Dans les grandes villes d’Europe de l’Ouest, les citoyens autochtones de ces pays en font actuellement l’expérience : ils se voient privés de leur patrie – de leurs terres et villes natales – par une immigration de peuplement illégale, sournoise, avançant derrière le masque de l’asile politique, et qui finit par les rendre étrangers en leur propre pays, étrangers en Europe. »
« Nous nous trouvons au seuil d’une époque ‘postchrétienne’ et ‘post-nationale’, caractérisée par l’omniprésence de sentiments de culpabilité artificiellement cultivés.
Tout européen devrait se sentir coupable du changement climatique ; les habitants de l’Europe actuelle devraient se sentir coupables des fautes de leurs ancêtres, les futurs parents devraient se sentir coupables de celles de l’enfant à peine conçu, les blancs devraient se sentir coupables vis-à-vis des noirs, les hommes vis-à-vis des femmes, les hétérosexuels vis-à-vis des homosexuels, les vieux vis-à-vis des jeunes, et les Européens vis-à-vis des habitants de tous les autres continents.
Cette nouvelle culture de la culpabilité ne se distingue des univers idéologiques nazi et communiste que par le fait qu’au lieu de désigner une minorité pour jouer le rôle de groupe inférieur et supporter le poids d’une culpabilité collective, elle organise la guerre de tous contre tous.
Au lieu de cette culture délétère de la culpabilité, nous voulons une culture de la conscience responsable ; au lieu de ce vide identitaire créé au moyen de divisions factices, nous voulons conserver notre identité naturelle. Nous voulons rester des hongrois chrétiens, qui aiment leur famille et leur patrie. »
« Marosvásárhely dispose d’une force spirituelle et de capacités de renouvellement qui dépassent de loin ses limites géographiques, et la clé de cette force, c’est que la ville croit aux idéaux de qualité hongroise, d’auto-organisation transylvaine et de dignité européenne, montrant ainsi l’exemple à toutes les communautés hongroises et roumaines, ainsi qu’à toutes les communautés d’Europe.
En 1937, les participants au Sommet de Vásárhely, présidé par [l’écrivain sicule – n.d.t.] Áron Tamási, avaient fait savoir à Bucarest que
l’État roumain n’accomplira sa mission qu’à condition de prendre soin, dans l’esprit de l’éthique chrétienne et d’une véritable démocratie, de protéger et de soutenir à parts égales tous les peuples vivant sous son égide.

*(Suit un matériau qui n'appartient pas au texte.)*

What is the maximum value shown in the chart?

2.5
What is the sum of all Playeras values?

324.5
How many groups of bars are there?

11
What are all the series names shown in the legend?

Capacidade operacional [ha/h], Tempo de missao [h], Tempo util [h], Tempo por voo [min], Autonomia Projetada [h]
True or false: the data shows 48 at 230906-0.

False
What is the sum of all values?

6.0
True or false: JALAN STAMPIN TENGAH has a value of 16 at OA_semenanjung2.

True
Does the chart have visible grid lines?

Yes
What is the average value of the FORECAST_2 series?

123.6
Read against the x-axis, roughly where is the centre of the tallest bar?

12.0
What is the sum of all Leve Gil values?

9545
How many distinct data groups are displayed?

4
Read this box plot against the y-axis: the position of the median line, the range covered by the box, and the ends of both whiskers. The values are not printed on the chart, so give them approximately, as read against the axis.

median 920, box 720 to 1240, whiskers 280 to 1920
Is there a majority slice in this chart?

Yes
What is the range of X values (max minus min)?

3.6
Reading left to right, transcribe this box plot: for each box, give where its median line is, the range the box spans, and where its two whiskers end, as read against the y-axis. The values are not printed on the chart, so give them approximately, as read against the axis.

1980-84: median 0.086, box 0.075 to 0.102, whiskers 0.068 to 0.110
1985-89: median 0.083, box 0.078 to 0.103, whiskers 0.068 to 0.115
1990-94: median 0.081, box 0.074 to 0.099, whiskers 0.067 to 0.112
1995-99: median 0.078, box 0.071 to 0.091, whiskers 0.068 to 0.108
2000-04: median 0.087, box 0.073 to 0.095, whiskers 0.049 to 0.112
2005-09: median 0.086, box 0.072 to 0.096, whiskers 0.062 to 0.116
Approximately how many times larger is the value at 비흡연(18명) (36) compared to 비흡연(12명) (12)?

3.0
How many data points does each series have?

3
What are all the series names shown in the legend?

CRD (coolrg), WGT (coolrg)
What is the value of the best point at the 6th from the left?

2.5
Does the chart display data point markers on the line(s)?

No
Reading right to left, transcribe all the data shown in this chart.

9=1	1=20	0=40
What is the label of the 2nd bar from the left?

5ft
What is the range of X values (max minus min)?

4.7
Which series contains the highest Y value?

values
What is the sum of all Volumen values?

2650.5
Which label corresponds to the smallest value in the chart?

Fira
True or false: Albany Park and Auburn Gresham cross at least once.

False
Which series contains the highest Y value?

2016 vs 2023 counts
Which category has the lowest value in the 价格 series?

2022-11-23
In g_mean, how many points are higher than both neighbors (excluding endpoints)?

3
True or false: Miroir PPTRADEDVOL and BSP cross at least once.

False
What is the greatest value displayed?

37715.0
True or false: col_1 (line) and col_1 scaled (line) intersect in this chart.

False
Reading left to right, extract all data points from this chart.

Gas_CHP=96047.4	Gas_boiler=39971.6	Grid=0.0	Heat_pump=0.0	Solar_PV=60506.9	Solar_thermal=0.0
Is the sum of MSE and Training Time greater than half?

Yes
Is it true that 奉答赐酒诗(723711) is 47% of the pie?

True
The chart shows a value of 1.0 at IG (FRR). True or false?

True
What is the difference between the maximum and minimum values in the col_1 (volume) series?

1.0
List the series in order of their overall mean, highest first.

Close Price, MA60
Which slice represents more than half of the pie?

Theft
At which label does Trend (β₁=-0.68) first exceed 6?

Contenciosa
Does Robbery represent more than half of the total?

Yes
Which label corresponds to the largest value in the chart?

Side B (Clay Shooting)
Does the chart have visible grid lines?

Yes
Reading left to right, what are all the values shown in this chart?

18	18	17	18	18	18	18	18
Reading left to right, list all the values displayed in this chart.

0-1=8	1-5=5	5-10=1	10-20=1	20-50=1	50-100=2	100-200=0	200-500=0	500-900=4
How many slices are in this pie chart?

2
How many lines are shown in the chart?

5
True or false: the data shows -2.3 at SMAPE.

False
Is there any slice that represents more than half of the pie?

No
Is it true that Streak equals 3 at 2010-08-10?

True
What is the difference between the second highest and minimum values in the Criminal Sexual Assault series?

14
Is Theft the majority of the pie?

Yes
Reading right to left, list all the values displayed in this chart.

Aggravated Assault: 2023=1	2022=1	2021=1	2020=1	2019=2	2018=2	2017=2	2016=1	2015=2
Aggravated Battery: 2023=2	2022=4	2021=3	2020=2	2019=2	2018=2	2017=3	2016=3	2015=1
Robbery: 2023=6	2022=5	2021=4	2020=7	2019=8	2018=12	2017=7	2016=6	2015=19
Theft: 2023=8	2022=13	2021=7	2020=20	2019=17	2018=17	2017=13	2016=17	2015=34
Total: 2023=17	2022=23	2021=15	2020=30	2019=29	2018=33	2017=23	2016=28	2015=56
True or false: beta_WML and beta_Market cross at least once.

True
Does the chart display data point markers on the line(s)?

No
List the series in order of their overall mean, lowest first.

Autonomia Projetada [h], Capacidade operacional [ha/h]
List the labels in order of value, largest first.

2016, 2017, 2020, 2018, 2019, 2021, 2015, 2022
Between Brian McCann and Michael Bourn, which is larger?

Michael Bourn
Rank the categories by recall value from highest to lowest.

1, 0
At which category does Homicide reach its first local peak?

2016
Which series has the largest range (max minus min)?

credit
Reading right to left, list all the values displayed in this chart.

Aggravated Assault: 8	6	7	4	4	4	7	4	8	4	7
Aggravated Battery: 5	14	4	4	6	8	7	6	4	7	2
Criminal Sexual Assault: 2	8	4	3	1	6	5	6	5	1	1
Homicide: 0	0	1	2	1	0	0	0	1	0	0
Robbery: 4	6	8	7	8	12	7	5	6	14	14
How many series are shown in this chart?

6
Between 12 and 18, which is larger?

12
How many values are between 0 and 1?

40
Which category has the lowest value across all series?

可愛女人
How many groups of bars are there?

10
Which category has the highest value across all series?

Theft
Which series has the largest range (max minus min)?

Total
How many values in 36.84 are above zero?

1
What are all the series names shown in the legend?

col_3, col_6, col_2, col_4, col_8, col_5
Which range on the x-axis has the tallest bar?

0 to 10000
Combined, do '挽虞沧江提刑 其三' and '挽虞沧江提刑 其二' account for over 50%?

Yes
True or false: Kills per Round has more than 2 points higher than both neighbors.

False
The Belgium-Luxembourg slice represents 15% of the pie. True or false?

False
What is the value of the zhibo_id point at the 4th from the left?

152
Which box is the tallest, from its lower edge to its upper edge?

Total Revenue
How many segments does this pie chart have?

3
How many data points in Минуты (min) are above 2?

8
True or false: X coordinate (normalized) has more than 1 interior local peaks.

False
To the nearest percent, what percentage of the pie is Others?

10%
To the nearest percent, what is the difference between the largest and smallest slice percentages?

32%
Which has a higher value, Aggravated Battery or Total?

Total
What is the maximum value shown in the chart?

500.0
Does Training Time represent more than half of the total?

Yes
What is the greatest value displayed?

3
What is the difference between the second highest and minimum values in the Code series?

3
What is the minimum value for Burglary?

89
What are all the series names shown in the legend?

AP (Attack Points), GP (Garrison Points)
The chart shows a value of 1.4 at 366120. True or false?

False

Quant à Budapest, ils lui avaient rappelé que ‘les hongrois d’Europe centrale constituent une communauté culturelle et linguistique indivisible, dont la communauté hongroise de Transylvanie est partie intégrante’. Aujourd’hui, ces messages sont toujours d’actualité, tout comme cette autre conclusion du sommet, qui affirmait que ‘la vie de la minorité nationale hongroise de Transylvanie ne peut être guidée que par les exigences de la morale chrétienne et de la démocratie nationale’. »
À l’issue de cet office œcuménique, le festival Forgatag de Vásárhely a aussi été salué par un discours de Ferenc Péter, président du Conseil départemental du département du Maros [Mureș en roumain – n.d.t.], qui a rappelé que la ville de Marosvásárhely a jadis reçu du roi Matthieu [Mátyás en hongrois, Matei Corvin en roumain – n.d.t.] son droit d’organiser des foires, et que c’est le [prince de Transylvanie] Gábor Bethlen qui l’a déclarée ville royale libre. « Les organisateurs du festival culturel Forgatag de Vásárhely – a-t-il déclaré – sont guidés par les mêmes objectifs que ces grands hommes d’État.
A Marosvásárhely, ce dimanche soir, un concert du groupe [venu de Hongrie – n.d.t.] Kowalsky meg a Vega a clôturé la série des événements du festival Forgatag.